Less than 30,000 liters of traditional balsamic vinegar are made in Italy every year, making it quite rare and totally unavailable to purchase in any large quantity—it’s a precious substance, to be used very sparingly. Each of these tiny Tradizionale bottles (think the size of a shampoo bottle you can take in a carry-on bag) retails for $100 or more — an impossibility for the home cook and connoisseur who wants to reap the health benefits and taste of delicious balsamic vinegar on a daily basis. These vinegars are made entirely with grape must and fermented over at least 12 years with bacteria, slowly evaporating and reducing in large, space-consuming barrels.

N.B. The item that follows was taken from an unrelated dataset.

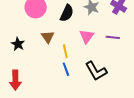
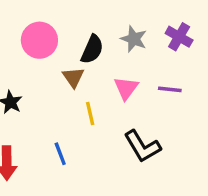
brown triangle: (48, 37) -> (73, 77), moved
blue line: (66, 69) -> (60, 154), moved

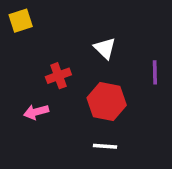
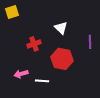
pink arrow: (36, 112) -> (21, 74), moved
white line: (105, 146) -> (42, 81), moved

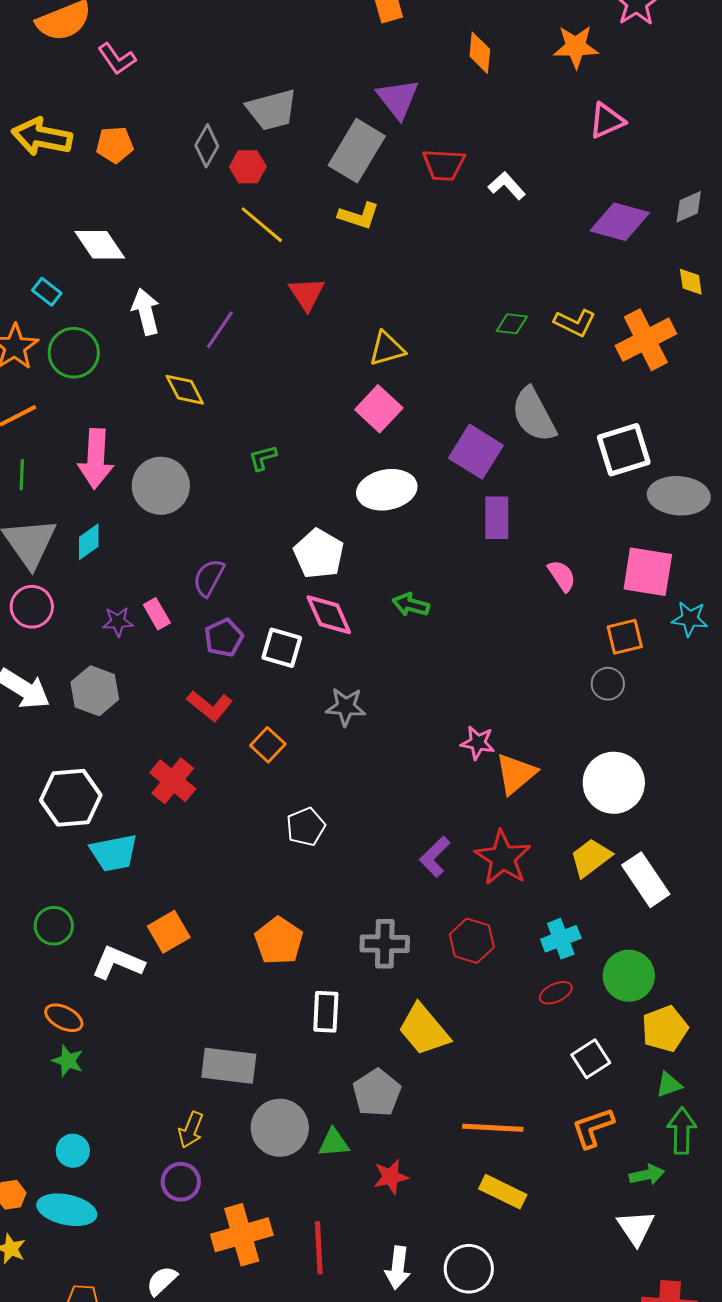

These deep, complex, syrupy vinegars are to be used sparingly—more as an occasional treat than as an everyday ingredient.

Health Benefits of Balsamic Vinegar

Vinegar is a natural antiseptic that has been used in traditional remedies for millennia. Some small studies have shown that consuming balsamic vinegar can help regulate blood sugar, cholesterol and insulin levels. It also contains powerful antioxidants called polyphenols, which can help boost circulation, and antioxidants, which can reduce your risk of cancer. Acetic acid, one of the components of balsamic vinegar, contains probiotic bacteria that can help support digestion and immunity.

Seasons vinegars are made from cooked grape must and wine vinegar for acetification. They contain natural fruit sugars, but home cooks usually use them in such small quantities that a few spoonfuls won’t make or break the healthfulness of most dishes. That sweetness also comes with all the complexity and organoleptics of the fruit from which it came—and we all know that enjoying your food is an important part of enjoying and looking forward to cooking for a healthy lifestyle.